Les parallèles avec son travail universitaire, dit-elle, l’ont rendue émue.
«Je fais des recherches simultanément sur ces deux hommes qui se sont battus, mais pour des raisons très différentes», explique-t-elle. Une partie de ses recherches sur Ezéchiel, a-t-elle déclaré, « a mis au jour des bobards sur les Juifs et l’armée » tenus par la société dominante à l’époque, y compris Mark Twain (qui a ensuite renoncé à ce stéréotype et est devenu un ardent défenseur des Juifs au cours de sa vie).
« Il y a eu beaucoup de conversations antisémites sur la façon dont les Juifs se dérobaient à leurs devoirs patriotiques envers les pays dans lesquels ils vivaient, parce qu’ils n’étaient loyaux qu’envers leur propre peuple », a-t-elle déclaré. Des décennies plus tard, les Juifs qui ont combattu lors des deux guerres mondiales – y compris Nate – réfuteraient ces stéréotypes en s’enrôlant en grand nombre.
Au Pentagone, une autre personnalité influente réfléchissait à ce que l’histoire de Nate signifiait pour les Juifs dans l’armée. Jacob Freedman, chef d’état-major juif du secrétaire de l’armée américaine, a pris connaissance du projet visant à accorder à Baskind un enterrement juif. Freedman s'est rendu compte que lui aussi avait un lien de parenté éloigné avec la famille : sa grand-mère était la cousine germaine de Nate Baskind.
Freedman s'efforce désormais de garantir qu'un représentant de l'armée sera présent à la cérémonie de Baskind, aux côtés des représentants de Samantha et de l'opération Benjamin, qui prévoient également d'y assister.
« C'est très significatif pour moi de réaliser ce lien », a déclaré Freedman, qui était chef de cabinet de ancienne secrétaire d'État Madeleine Albright, a déclaré à JTA. « Je pense que c'est un formidable rappel, particulièrement en cette période très difficile pour le peuple juif, que les Juifs américains font réellement partie du tissu social du pays. Nous avons combattu et sommes morts pour le pays et nous servons aujourd’hui à tous les niveaux et à de nombreux titres différents.

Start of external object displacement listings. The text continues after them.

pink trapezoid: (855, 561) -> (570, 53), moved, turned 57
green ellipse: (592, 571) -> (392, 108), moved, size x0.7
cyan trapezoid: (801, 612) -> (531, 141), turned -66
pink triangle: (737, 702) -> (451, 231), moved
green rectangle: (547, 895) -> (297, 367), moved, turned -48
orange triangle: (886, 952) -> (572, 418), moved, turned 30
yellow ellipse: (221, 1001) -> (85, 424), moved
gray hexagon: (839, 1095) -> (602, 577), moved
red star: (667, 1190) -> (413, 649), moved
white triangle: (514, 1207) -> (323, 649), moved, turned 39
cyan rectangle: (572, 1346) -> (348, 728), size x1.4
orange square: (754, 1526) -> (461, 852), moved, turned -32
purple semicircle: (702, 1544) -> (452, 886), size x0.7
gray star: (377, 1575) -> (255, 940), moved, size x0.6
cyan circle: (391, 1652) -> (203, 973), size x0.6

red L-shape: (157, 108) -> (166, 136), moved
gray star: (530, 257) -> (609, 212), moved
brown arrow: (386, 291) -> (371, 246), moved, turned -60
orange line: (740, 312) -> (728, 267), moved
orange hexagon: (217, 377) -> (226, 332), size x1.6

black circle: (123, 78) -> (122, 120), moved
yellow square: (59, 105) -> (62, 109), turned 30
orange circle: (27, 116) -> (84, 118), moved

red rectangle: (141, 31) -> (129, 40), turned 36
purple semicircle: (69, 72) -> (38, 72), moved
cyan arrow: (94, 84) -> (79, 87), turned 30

Le père de Samantha est décédé il y a plus de dix ans. Mais après avoir appris le sort de Nate, elle a décidé de montrer sa vieille photo de lui avec son oncle dans son bureau. Lorsque l’armée lui a demandé où elle souhaitait que son oncle Nate soit enterré, elle a pensé au terrain familial situé à Squirrel Hill, un quartier juif de Pittsburgh. Mais finalement, a-t-elle déclaré, « je voulais qu’il soit en Normandie » – au cimetière américain des soldats morts au combat lors de l’invasion, un endroit qu’elle décrit comme « juste une croix après une croix ».
« Il sera au cimetière américain avec une étoile de David, au milieu de toutes ces croix », a-t-elle déclaré. « Il est enterré à côté d'un autre soldat juif décédé. Il sera à côté d'une étoile de David.